Dutch disease, which describes the deterioration of the manufacturing sector in the Netherlands in the 1970s due to strong reliance on natural gas production, is an economic theory that explains that de-industrialization of a nation because of its dependency on other revenue sources, specifically, foreign exchange inflows.
According to the BSP paper, this has not happened to the Philippines yet, despite that remittances have become the second largest source of foreign exchange for the Philippines , after exports.
As for the other issue of the remittances’ impact on the exchange rate, the study said it “finds evidence pointing to the procylicality of remittances.”
Cyclicality, as used in the paper, is defined as the correlation between the inflow and GDP.
Policy directions
The central bank’s policy directions as far as remittances are concerned, has always been to answer the question of whether remittances can support consumption, especially now under these external financial conditions.
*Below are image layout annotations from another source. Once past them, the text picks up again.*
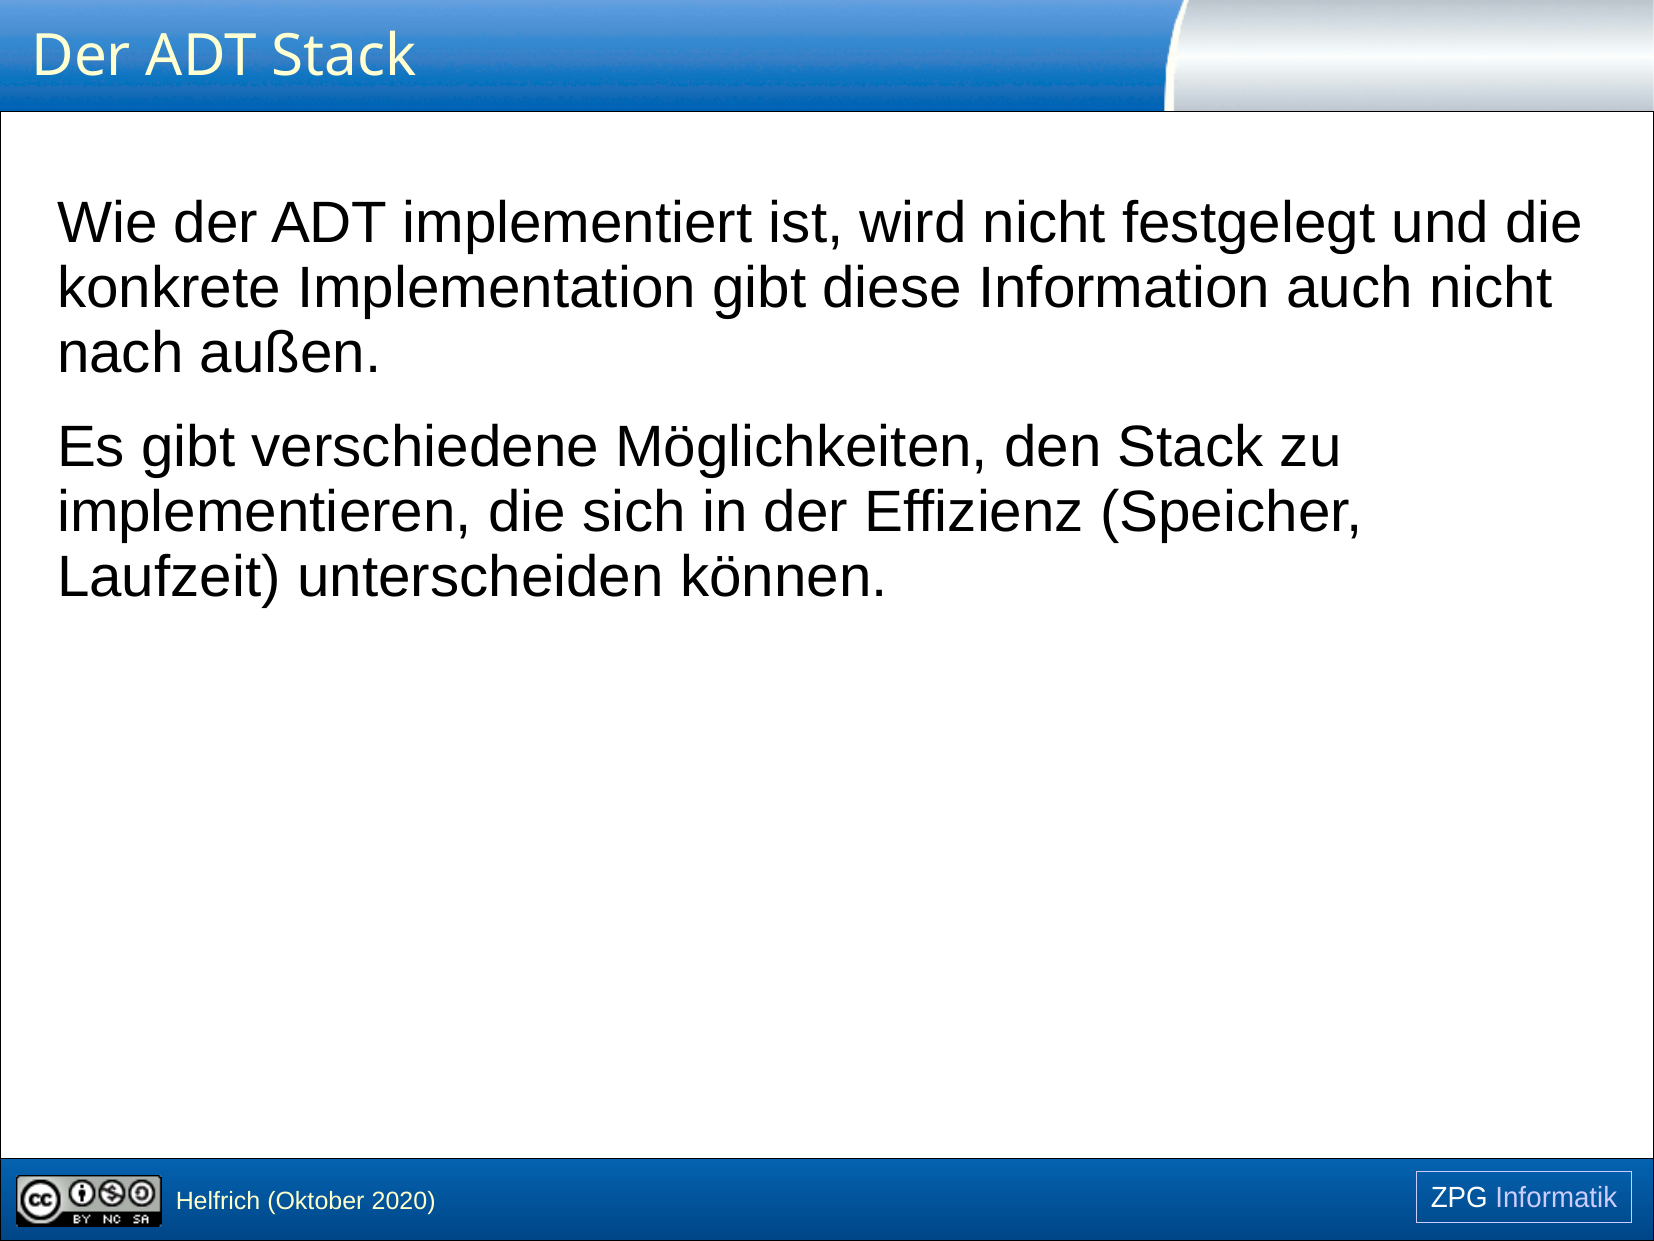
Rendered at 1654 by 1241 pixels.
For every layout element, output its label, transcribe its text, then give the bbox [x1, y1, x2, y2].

title Der ADT Stack [31, 14, 1151, 92]
list Wie der ADT implementiert ist, wird nicht festgelegt und die konkrete Implementation gibt diese Information auch nicht nach außen. Es gibt verschiedene Möglichkeiten, den Stack zu implementieren, die sich in der Effizienz (Speicher, Laufzeit) unterscheiden können. [57, 189, 1605, 909]
picture [16, 1175, 162, 1227]
picture [0, 0, 1654, 111]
“Although remittance flows now constitute increasingly larger portions of recipient countries’ GDPs, these still cannot be readily counted upon to moderate ‘sharp’ fluctuations or swings in the economy or to hedge against macroeconomic shocks,” said Tetangco.
“Indeed policymakers would be wise not to be drawn into complacency that remittances can help the economy comfortably weather economic downturns.”
Last year, the services sector, which constituted nearly half of total GDP, grew by 4.9 percent. This translated to a 2.3 percentage-point contribution to the 4.6 percent GDP growth in 2008. Real estate led the growth in the services sector, owing to strong demand from the OFs. However government consumption growth markedly fell, increasing only by 4.3 percent, lower than 2007’s 8.3 percent.
Guinigundo said the first step would hardly be realized unless there is a supportive policy environment that facilitates the flow of remittances through formal channels.